Health Center Federal Policy, Uncategorized


By Lupita Salazar Letscher

Last Thursday Congress passed a short-term legislative fix in an attempt to avoid a scheduled 21.2 percent cut to Medicare physician payments.  The cut, which is mandated by the flawed sustainable growth rate (SGR) formula, were originally scheduled to go into effect on January 1, 2010.  Congress has repeatedly delayed the cuts as it attempts to find a longer-term fix to the SGR problem.

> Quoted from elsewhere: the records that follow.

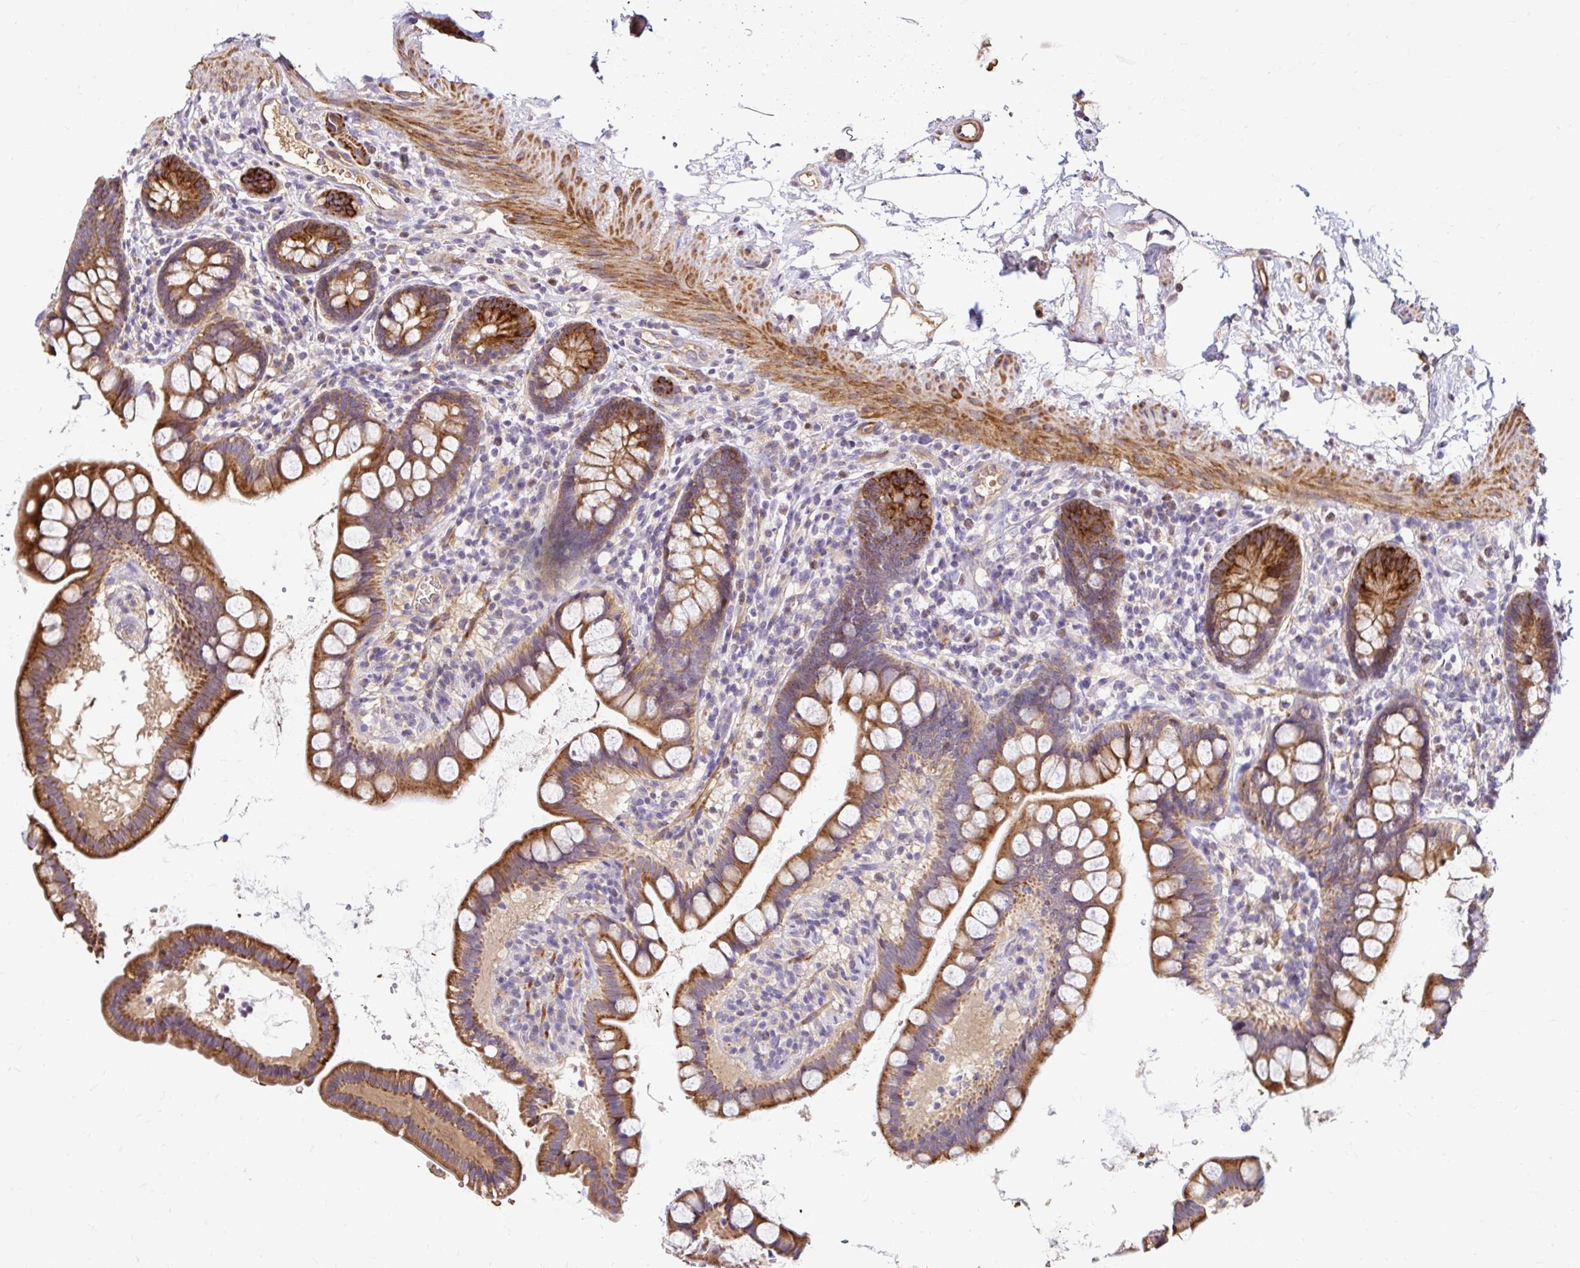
{"staining": {"intensity": "moderate", "quantity": ">75%", "location": "cytoplasmic/membranous"}, "tissue": "small intestine", "cell_type": "Glandular cells", "image_type": "normal", "snomed": [{"axis": "morphology", "description": "Normal tissue, NOS"}, {"axis": "topography", "description": "Small intestine"}], "caption": "Small intestine stained with immunohistochemistry (IHC) displays moderate cytoplasmic/membranous positivity in approximately >75% of glandular cells.", "gene": "ARHGEF37", "patient": {"sex": "female", "age": 84}}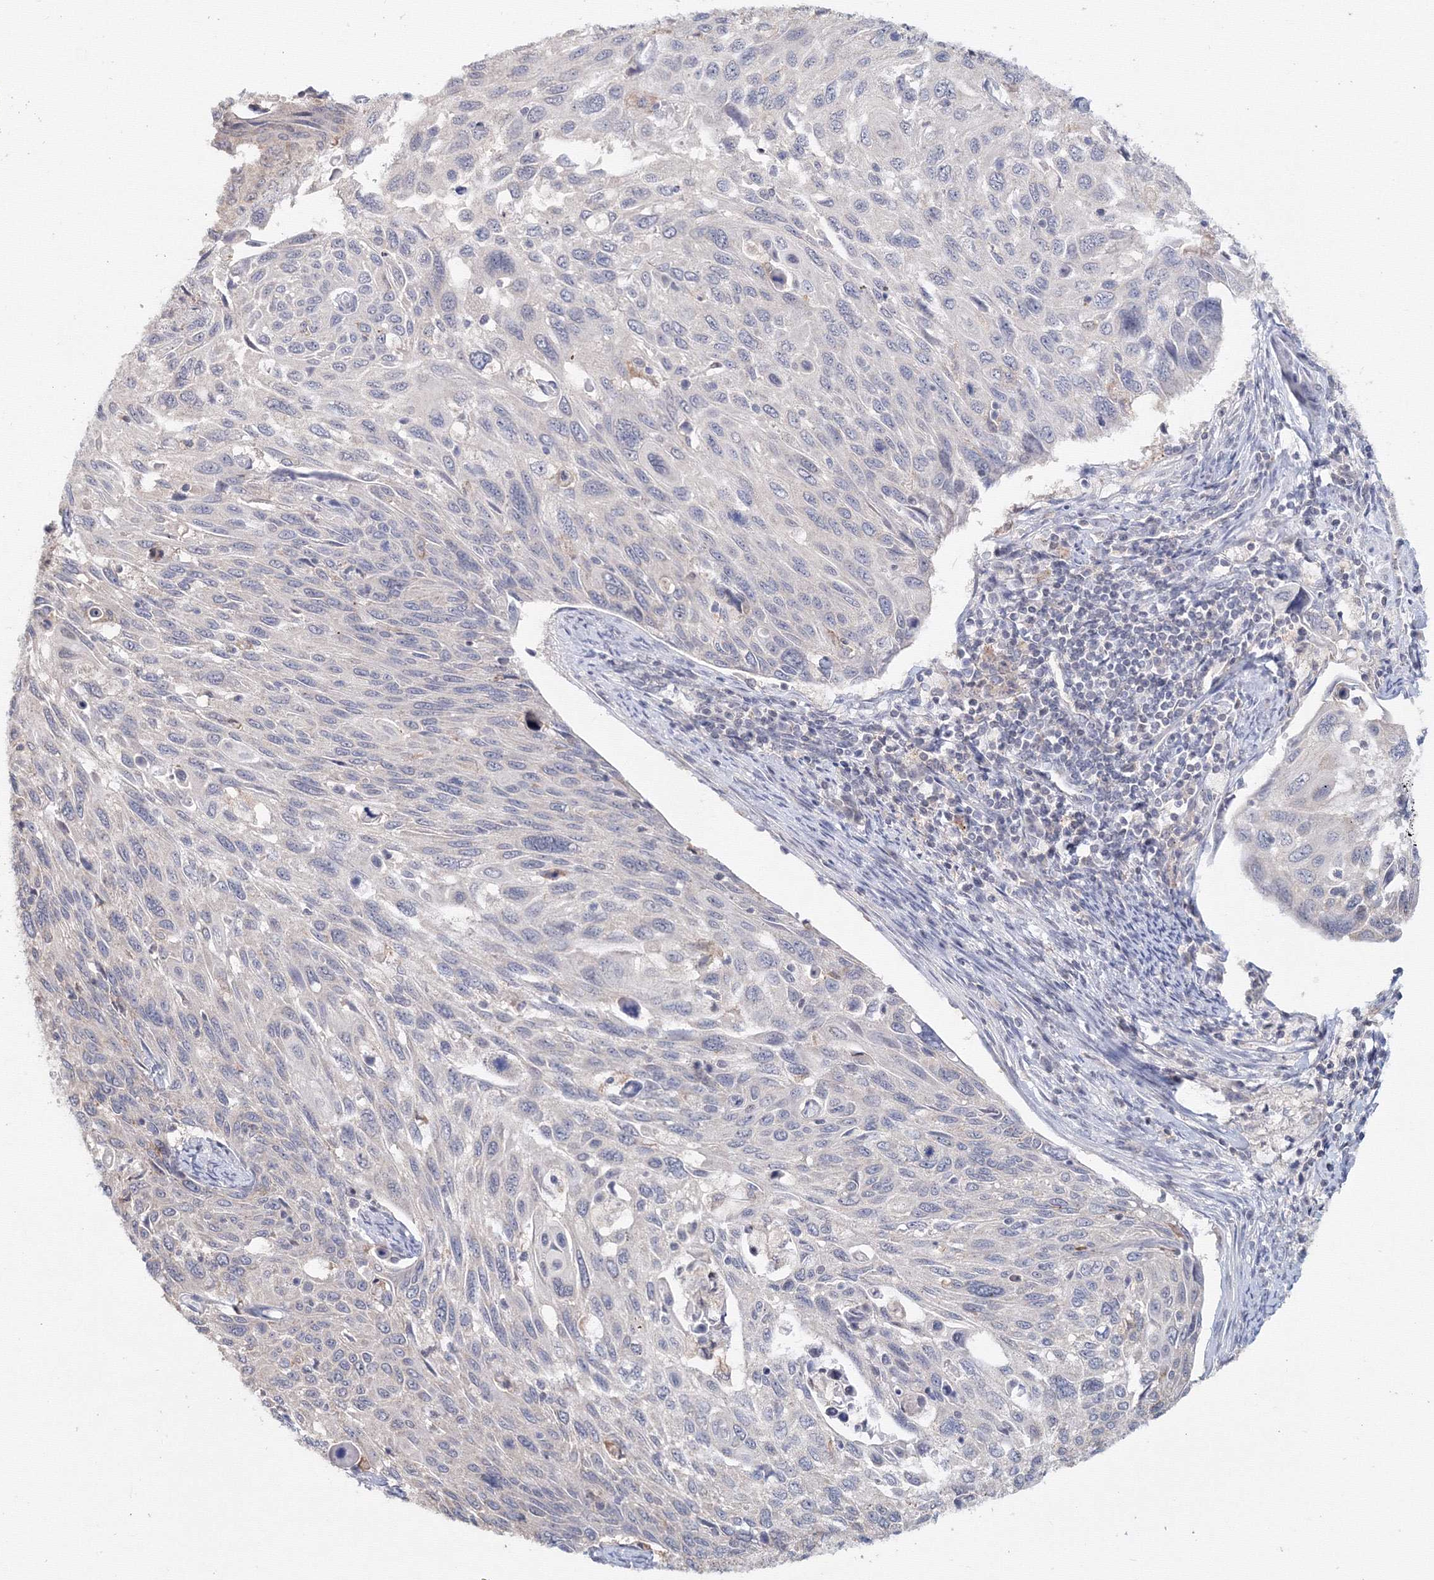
{"staining": {"intensity": "negative", "quantity": "none", "location": "none"}, "tissue": "cervical cancer", "cell_type": "Tumor cells", "image_type": "cancer", "snomed": [{"axis": "morphology", "description": "Squamous cell carcinoma, NOS"}, {"axis": "topography", "description": "Cervix"}], "caption": "IHC image of neoplastic tissue: cervical cancer stained with DAB (3,3'-diaminobenzidine) exhibits no significant protein staining in tumor cells.", "gene": "SLC7A7", "patient": {"sex": "female", "age": 70}}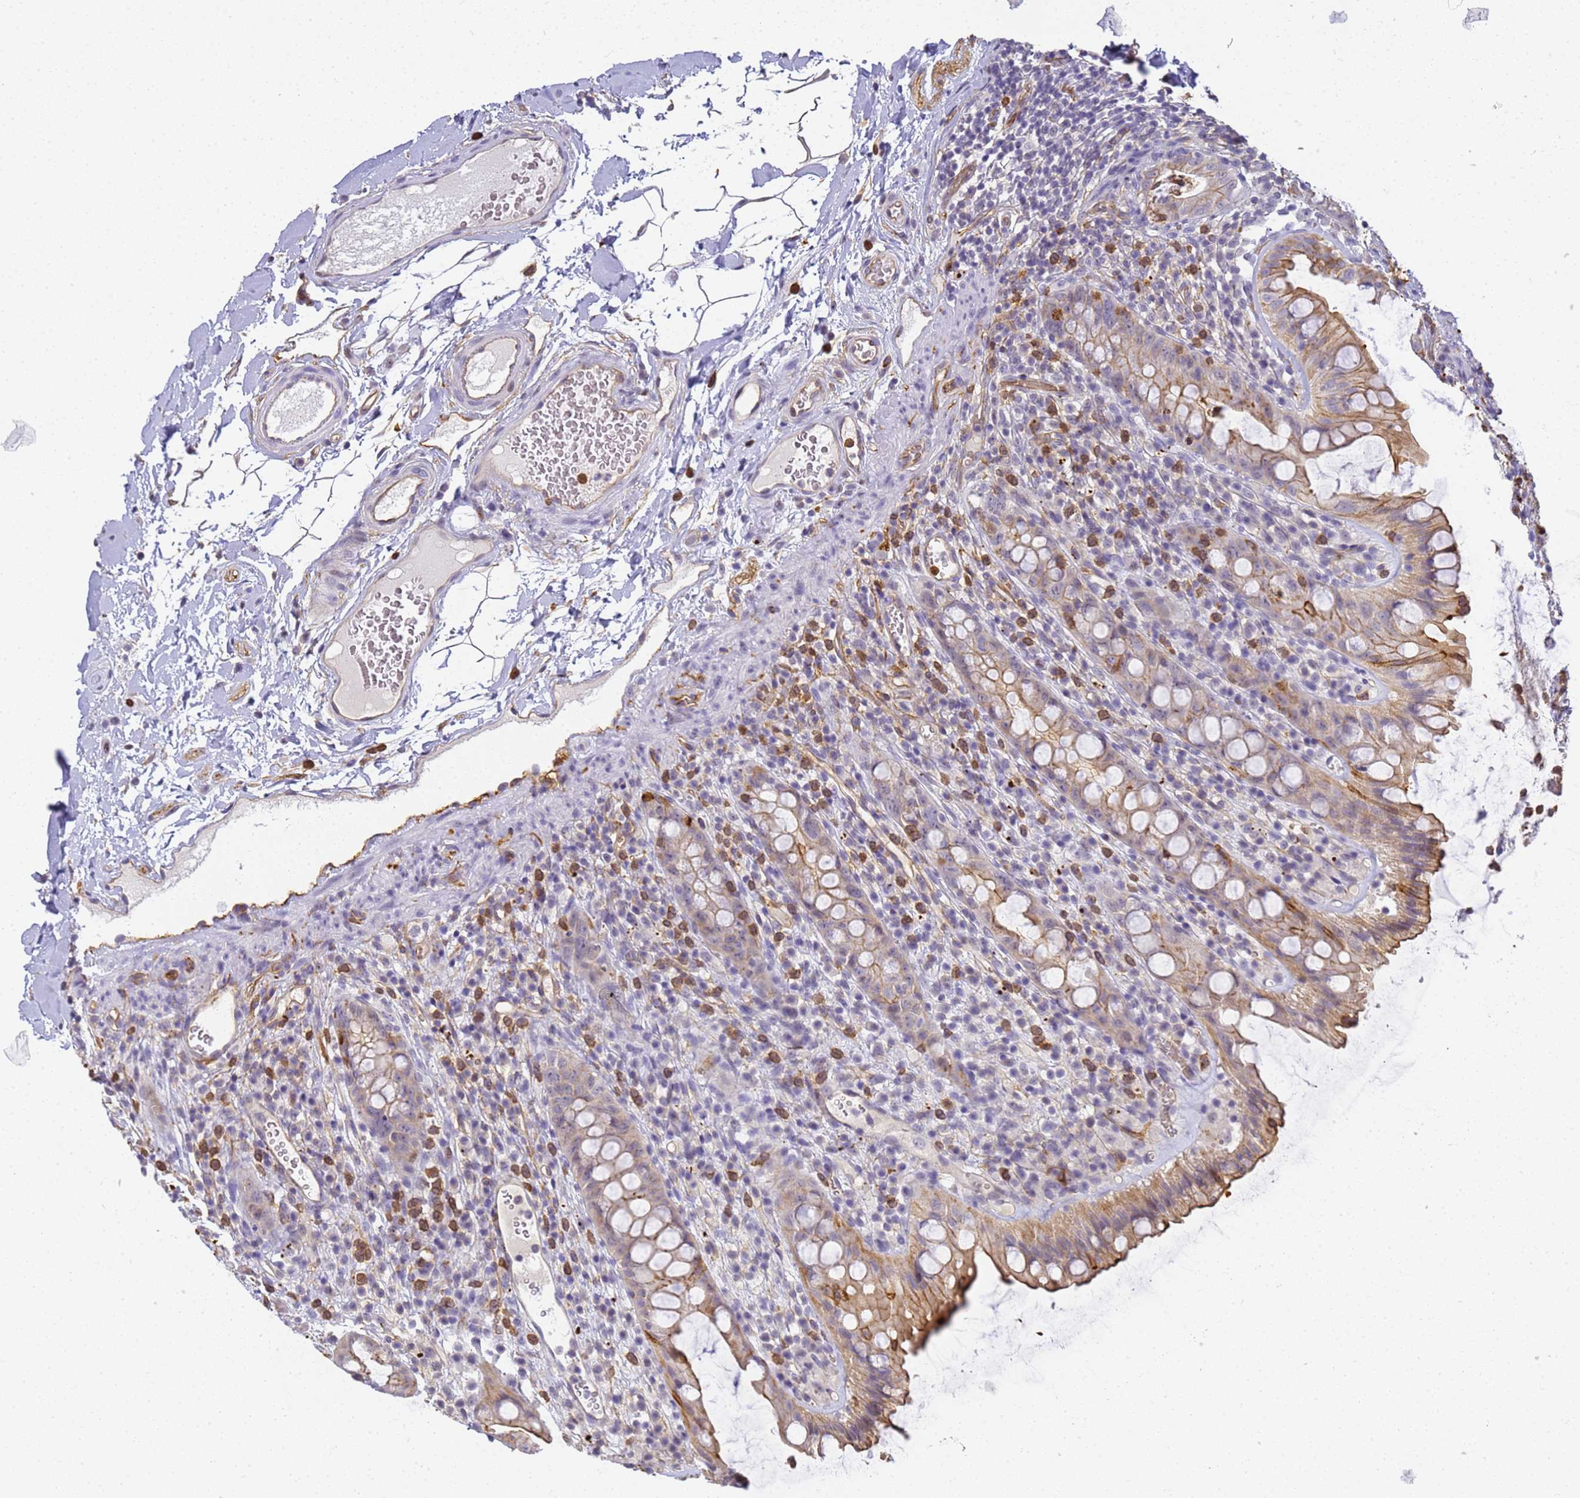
{"staining": {"intensity": "moderate", "quantity": "25%-75%", "location": "cytoplasmic/membranous"}, "tissue": "rectum", "cell_type": "Glandular cells", "image_type": "normal", "snomed": [{"axis": "morphology", "description": "Normal tissue, NOS"}, {"axis": "topography", "description": "Rectum"}], "caption": "Moderate cytoplasmic/membranous staining is appreciated in approximately 25%-75% of glandular cells in normal rectum. The staining was performed using DAB (3,3'-diaminobenzidine) to visualize the protein expression in brown, while the nuclei were stained in blue with hematoxylin (Magnification: 20x).", "gene": "GON4L", "patient": {"sex": "female", "age": 57}}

As one might expect, the bill has become a “must-pass” vehicle for other important legislative priorities as well.  One of these provisions is the temporary extension of the 2009 Federal Poverty Level (FPL) guidelines through the end of May.  The extension of the 2009 FPL guidelines is extremely important to health centers across the country, each of which use the guidelines to formulate their sliding fee scale.  The guidelines are also used by states to determine eligibility for Medicaid, so the extension will impact that program as well.  It is understandably the intent of Congress to minimize any unintended consequences the proposed 2010 FPL guidelines (which would reduce the poverty level) would impose on communities with high unemployment and uninsurance rates.

Fortunately for health centers, the SGR fix may prove to be a vehicle to clarify the American Recovery and Reinvestment Act of 2009 (ARRA) section on Medicaid Health IT Incentives.  Currently, ARRA provides incentive payments for five different provider types in order to promote, adopt, and meaningfully use interoperable health information technology.  These Medicaid incentives may mean that nearly $1 billion in new resources will flow to health centers.  However, there remain two technical issues that require clarification in order for health centers to fully realize the original intent of the legislation.  First, the legislation needs to make clear that the State Medicaid agencies can make payments directly to Health Centers; the legislation currently authorizes payments directly to providers only.  Second, the legislation needs to be revised to reflect that the “PA-led” requirement for incentives to apply to PAs should not apply to health centers – which are by definition community led.

The Medicaid incentives provided in ARRA offer a transformational opportunity to further customize the care health centers provide in over 7,000 communities across the country.  We are working to make sure the next legislative vehicle addressing the SGR fix also recognizes the importance of clarifying the Health IT provisions for health centers as well.